[GIVEN RECORDS — start]

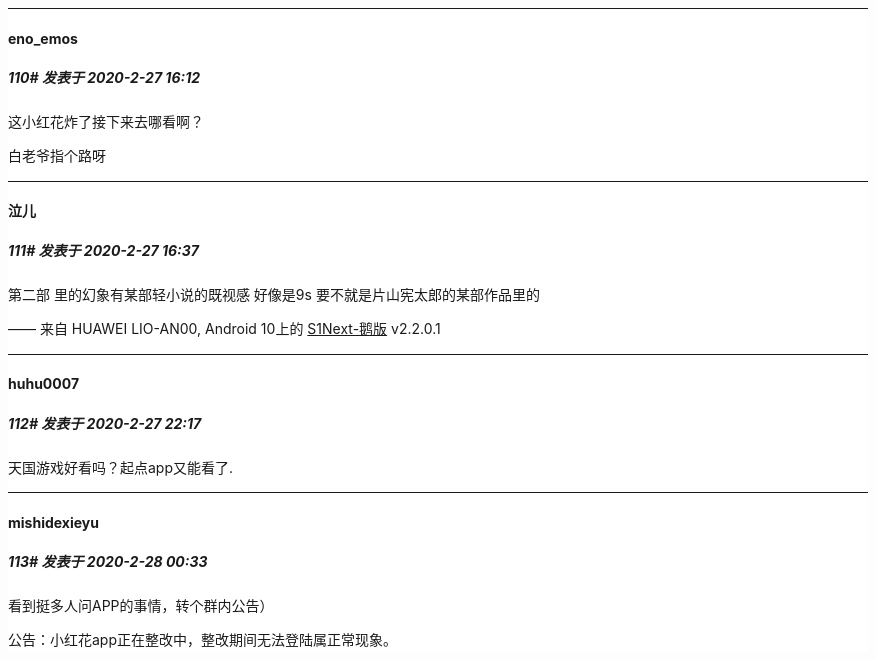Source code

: 




-----

####  eno_emos  
##### 110#       发表于 2020-2-27 16:12




这小红花炸了接下来去哪看啊？

白老爷指个路呀







-----

####  泣儿  
##### 111#       发表于 2020-2-27 16:37




第二部 里的幻象有某部轻小说的既视感 好像是9s 要不就是片山宪太郎的某部作品里的

—— 来自 HUAWEI LIO-AN00, Android 10上的 [S1Next-鹅版](https://github.com/ykrank/S1-Next/releases) v2.2.0.1







-----

####  huhu0007  
##### 112#       发表于 2020-2-27 22:17




天国游戏好看吗？起点app又能看了.







-----

####  mishidexieyu  
##### 113#       发表于 2020-2-28 00:33




看到挺多人问APP的事情，转个群内公告）

公告：小红花app正在整改中，整改期间无法登陆属正常现象。
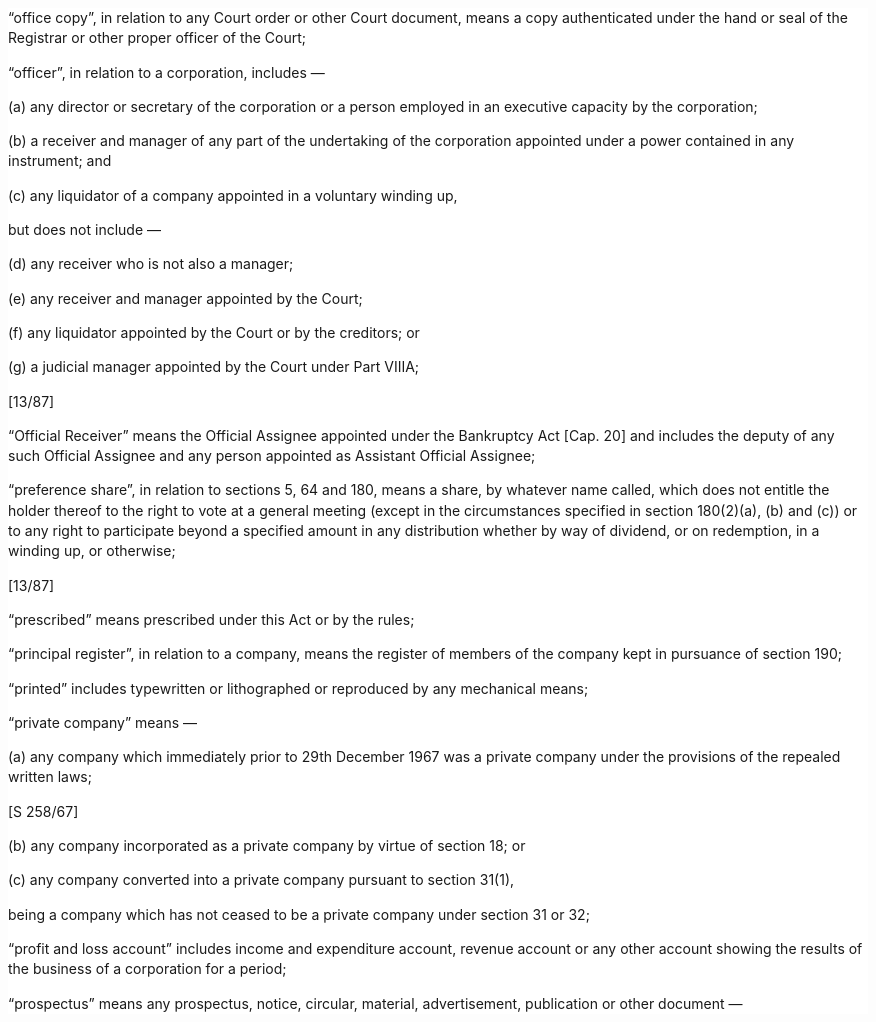 “office copy”, in relation to any Court order or other Court document, means a copy authenticated under the hand or seal of the Registrar or other proper officer of the Court;

“officer”, in relation to a corporation, includes —

(a) any director or secretary of the corporation or a person employed in an executive capacity by the corporation;

(b) a receiver and manager of any part of the undertaking of the corporation appointed under a power contained in any instrument; and

(c) any liquidator of a company appointed in a voluntary winding up,

but does not include —

(d) any receiver who is not also a manager;

(e) any receiver and manager appointed by the Court;

(f) any liquidator appointed by the Court or by the creditors; or

(g) a judicial manager appointed by the Court under Part VIIIA;

[13/87]

“Official Receiver” means the Official Assignee appointed under the Bankruptcy Act [Cap. 20] and includes the deputy of any such Official Assignee and any person appointed as Assistant Official Assignee;

“preference share”, in relation to sections 5, 64 and 180, means a share, by whatever name called, which does not entitle the holder thereof to the right to vote at a general meeting (except in the circumstances specified in section 180(2)(a), (b) and (c)) or to any right to participate beyond a specified amount in any distribution whether by way of dividend, or on redemption, in a winding up, or otherwise;

[13/87]

“prescribed” means prescribed under this Act or by the rules;

“principal register”, in relation to a company, means the register of members of the company kept in pursuance of section 190;

“printed” includes typewritten or lithographed or reproduced by any mechanical means;

“private company” means —

(a) any company which immediately prior to 29th December 1967 was a private company under the provisions of the repealed written laws;

[S 258/67]

(b) any company incorporated as a private company by virtue of section 18; or

(c) any company converted into a private company pursuant to section 31(1),

being a company which has not ceased to be a private company under section 31 or 32;

“profit and loss account” includes income and expenditure account, revenue account or any other account showing the results of the business of a corporation for a period;

“prospectus” means any prospectus, notice, circular, material, advertisement, publication or other document —
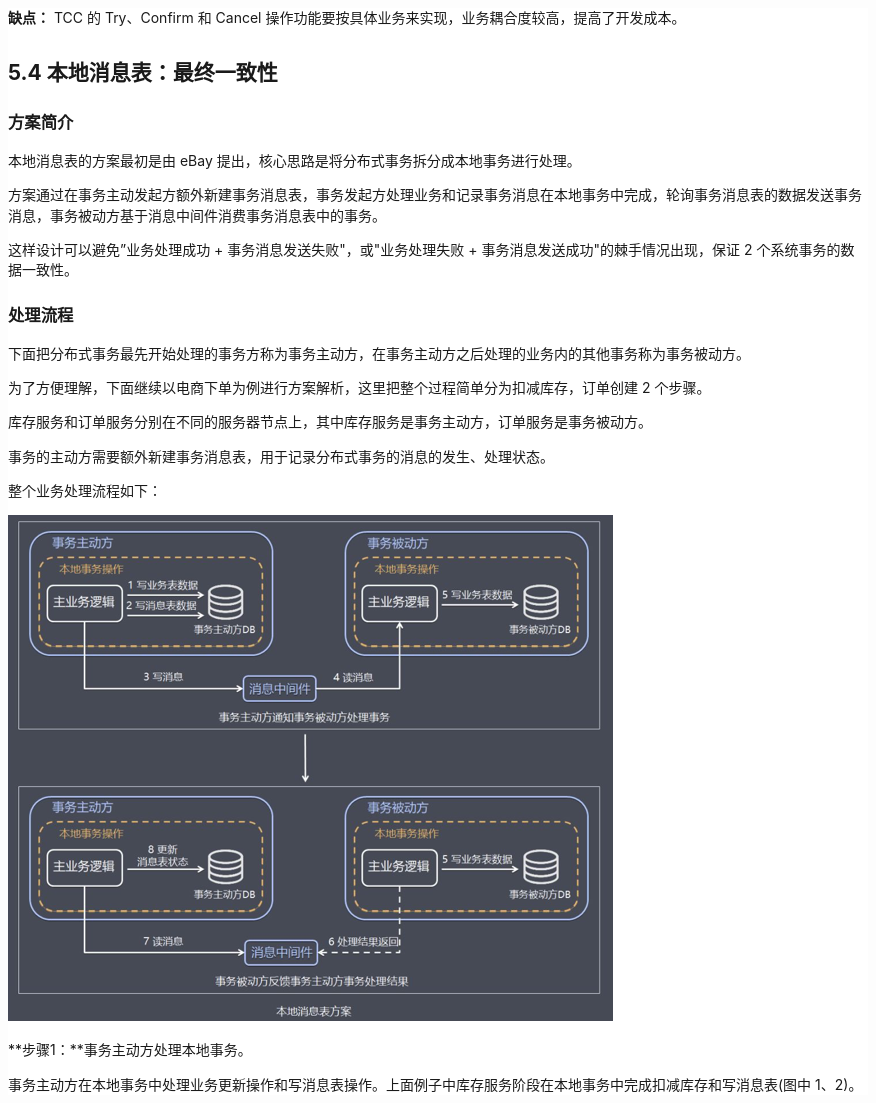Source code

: **缺点：** TCC 的 Try、Confirm 和 Cancel 操作功能要按具体业务来实现，业务耦合度较高，提高了开发成本。

## 5.4 本地消息表：最终一致性

### 方案简介

本地消息表的方案最初是由 eBay 提出，核心思路是将分布式事务拆分成本地事务进行处理。

方案通过在事务主动发起方额外新建事务消息表，事务发起方处理业务和记录事务消息在本地事务中完成，轮询事务消息表的数据发送事务消息，事务被动方基于消息中间件消费事务消息表中的事务。

这样设计可以避免”业务处理成功 + 事务消息发送失败"，或"业务处理失败 + 事务消息发送成功"的棘手情况出现，保证 2 个系统事务的数据一致性。

### 处理流程

下面把分布式事务最先开始处理的事务方称为事务主动方，在事务主动方之后处理的业务内的其他事务称为事务被动方。

为了方便理解，下面继续以电商下单为例进行方案解析，这里把整个过程简单分为扣减库存，订单创建 2 个步骤。

库存服务和订单服务分别在不同的服务器节点上，其中库存服务是事务主动方，订单服务是事务被动方。

事务的主动方需要额外新建事务消息表，用于记录分布式事务的消息的发生、处理状态。

整个业务处理流程如下：

![image-20190829215915380](%E5%88%86%E5%B8%83%E5%BC%8F%E4%BA%8B%E5%8A%A1.assets/image-20190829215915380.png)

**步骤1：**事务主动方处理本地事务。

事务主动方在本地事务中处理业务更新操作和写消息表操作。上面例子中库存服务阶段在本地事务中完成扣减库存和写消息表(图中 1、2)。
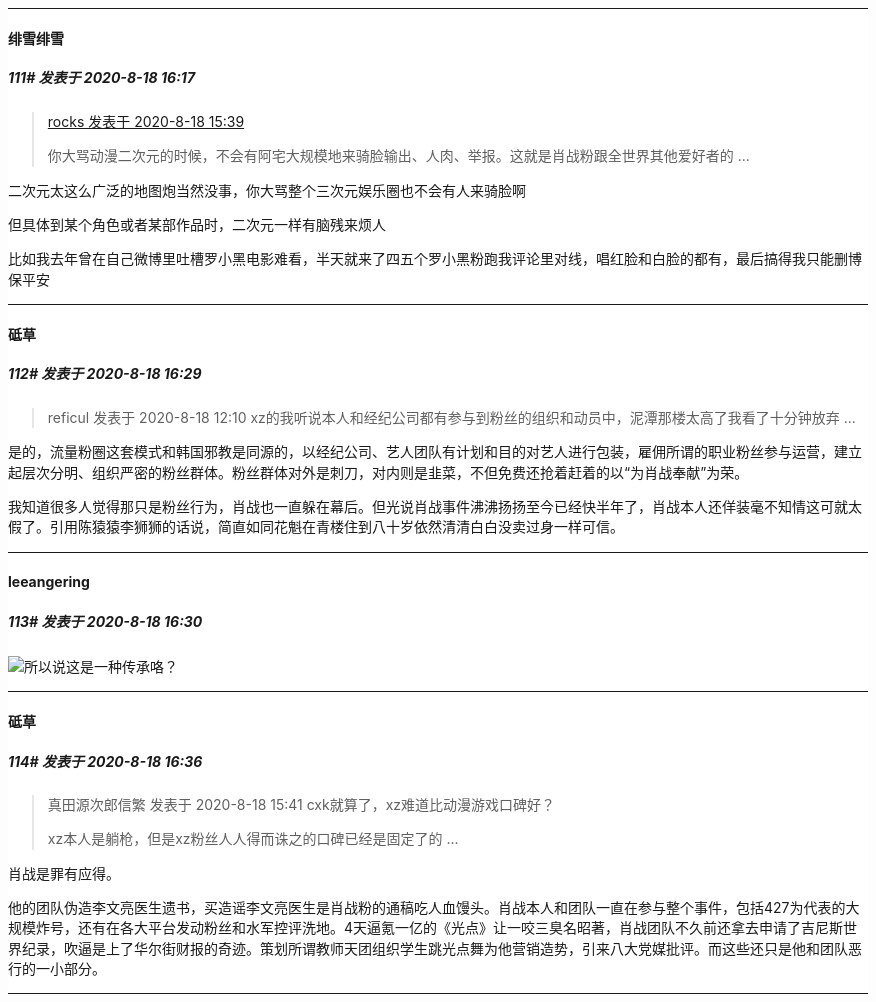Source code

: 
-----

####  绯雪绯雪  
##### 111#       发表于 2020-8-18 16:17


<blockquote><a href="httphttps://bbs.saraba1st.com/2b/forum.php?mod=redirect&amp;goto=findpost&amp;pid=48473537&amp;ptid=1955156" target="_blank">rocks 发表于 2020-8-18 15:39</a>

你大骂动漫二次元的时候，不会有阿宅大规模地来骑脸输出、人肉、举报。这就是肖战粉跟全世界其他爱好者的 ...</blockquote>
二次元太这么广泛的地图炮当然没事，你大骂整个三次元娱乐圈也不会有人来骑脸啊

但具体到某个角色或者某部作品时，二次元一样有脑残来烦人

比如我去年曾在自己微博里吐槽罗小黑电影难看，半天就来了四五个罗小黑粉跑我评论里对线，唱红脸和白脸的都有，最后搞得我只能删博保平安


-----

####  砥草  
##### 112#       发表于 2020-8-18 16:29


<blockquote>reficul 发表于 2020-8-18 12:10
xz的我听说本人和经纪公司都有参与到粉丝的组织和动员中，泥潭那楼太高了我看了十分钟放弃 ...</blockquote>
是的，流量粉圈这套模式和韩国邪教是同源的，以经纪公司、艺人团队有计划和目的对艺人进行包装，雇佣所谓的职业粉丝参与运营，建立起层次分明、组织严密的粉丝群体。粉丝群体对外是刺刀，对内则是韭菜，不但免费还抢着赶着的以“为肖战奉献”为荣。

我知道很多人觉得那只是粉丝行为，肖战也一直躲在幕后。但光说肖战事件沸沸扬扬至今已经快半年了，肖战本人还佯装毫不知情这可就太假了。引用陈猿猿李狮狮的话说，简直如同花魁在青楼住到八十岁依然清清白白没卖过身一样可信。


-----

####  leeangering  
##### 113#       发表于 2020-8-18 16:30


<img src="https://static.saraba1st.com/image/smiley/face2017/067.png" referrerpolicy="no-referrer">所以说这是一种传承咯？


-----

####  砥草  
##### 114#       发表于 2020-8-18 16:36


<blockquote>真田源次郎信繁 发表于 2020-8-18 15:41
cxk就算了，xz难道比动漫游戏口碑好？

xz本人是躺枪，但是xz粉丝人人得而诛之的口碑已经是固定了的 ...</blockquote>
肖战是罪有应得。

他的团队伪造李文亮医生遗书，买造谣李文亮医生是肖战粉的通稿吃人血馒头。肖战本人和团队一直在参与整个事件，包括427为代表的大规模炸号，还有在各大平台发动粉丝和水军控评洗地。4天逼氪一亿的《光点》让一咬三臭名昭著，肖战团队不久前还拿去申请了吉尼斯世界纪录，吹逼是上了华尔街财报的奇迹。策划所谓教师天团组织学生跳光点舞为他营销造势，引来八大党媒批评。而这些还只是他和团队恶行的一小部分。


-----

[GIVEN RECORDS — finish]

EXERCISE INSTRUCTIONS – Repeat the part of the records that opens with the line containing "of section 190;" and closes with the line containing "being a company".

RESPONSE TO THE EXERCISE –
“principal register”, in relation to a company, means the register of members of the company kept in pursuance of section 190;

“printed” includes typewritten or lithographed or reproduced by any mechanical means;

“private company” means —

(a) any company which immediately prior to 29th December 1967 was a private company under the provisions of the repealed written laws;

[S 258/67]

(b) any company incorporated as a private company by virtue of section 18; or

(c) any company converted into a private company pursuant to section 31(1),

being a company which has not ceased to be a private company under section 31 or 32;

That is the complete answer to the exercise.